Spike Lee is one of the most interesting film directors working today not only because he brings an African-American perspective to the world but also he doesn’t let convention stifle his message; he’s always been a Brechtian filmmaker. BlacKkKlansman even saw Lee getting Oscar recognition (not that I believe it is an arbiter of what’s good just a signifier of what’s acceptable in the mainstream) and there’s a great line in Da 5 Bloods about the Klansman in the Oval Office. Lee doesn’t pull punches and even if he sometimes goes ‘over the top’ it’s always in a good cause. But what to say about this film which feature four vets returning to Vietnam apparently to bury a lost comrade?

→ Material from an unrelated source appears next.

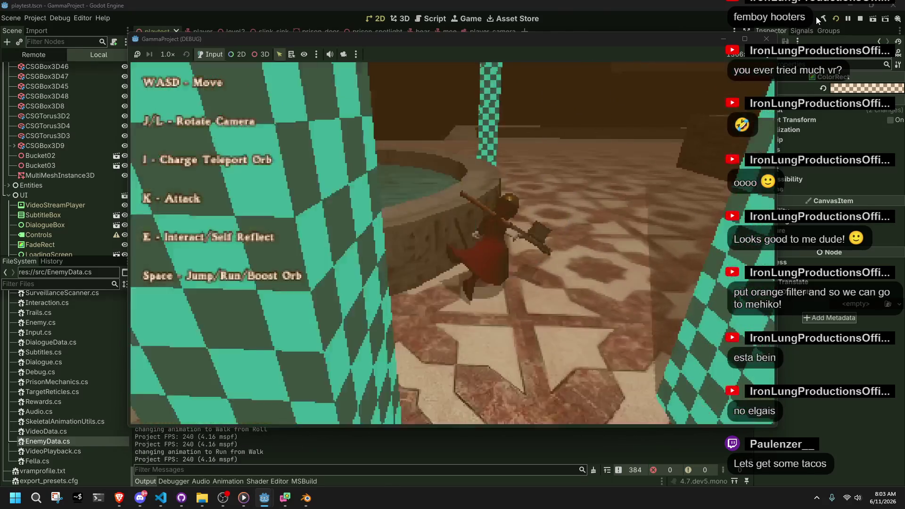
pyautogui.press('d')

By the end I hated it; it was like watching Tarantino’s Django Unchained where the brilliant representation of racism is curdled by the stupidity of the final scenes. It’s not just Da 5 Bloods ends badly but it’s totally misconceived; Kermode hits the mark:
What is less certain is the rather more awkward Three Kings-style adventure into which Da 5 Bloods mutates, as our antiheroes get chased, shot at and blown up in the jungles of modern-day Vietnam, selling their souls for gold like the fortune hunters in The Treasure of the Sierra Madre.

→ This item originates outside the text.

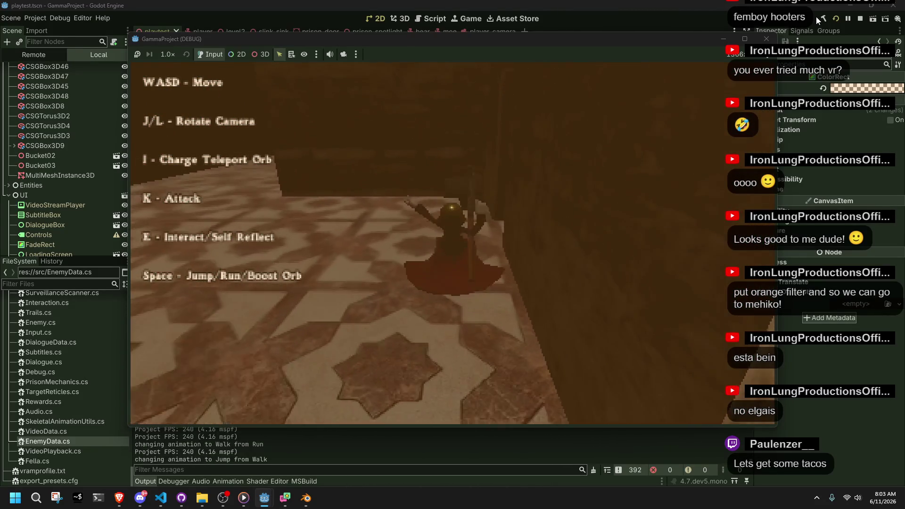
pyautogui.press('space')
pyautogui.press('w')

That said, he quite liked the film but the mis-steps, for me, overwhelmed all that’s good. It’s not as if mixing Sierra Madre into the politics of the Vietnam War couldn’t have worked but it is ineptly done. It’s a failure at the level of the script which was written by Lee and Kevin Willmott based on an original script by Danny Bilson and Paul De Meo; I surmise that whatever the merits of the original it doesn’t work with what Lee and Willmott introduced. Too much of what we see is risible: the land mines; Paul’s (Delroy Lindo) madness; Otis’ (Clark Peters) discovery. It’s not as if any of the narrative threads are impossible just they are not integrated comfortably into the whole.
There is much to like in the 155 minute running time: Newton Thomas Sigel’s brilliant cinematography that captures the beauty of Vietnam and, in the flashback scenes, uses 16mm to give the feel of documentary footage from the time. Lee throws in numerous references to Apocalypse Now!, the helicopters in the sun and The Ride of the Valkyries in particular, and uses footage from Civil Rights police violence and numerous black voices including Mohammed Ali and Martin Luther King Jr. All these work brilliantly but I was so alienated by the film from the time they find the gold that I had to force myself to keep watching. It’s available on Netflix.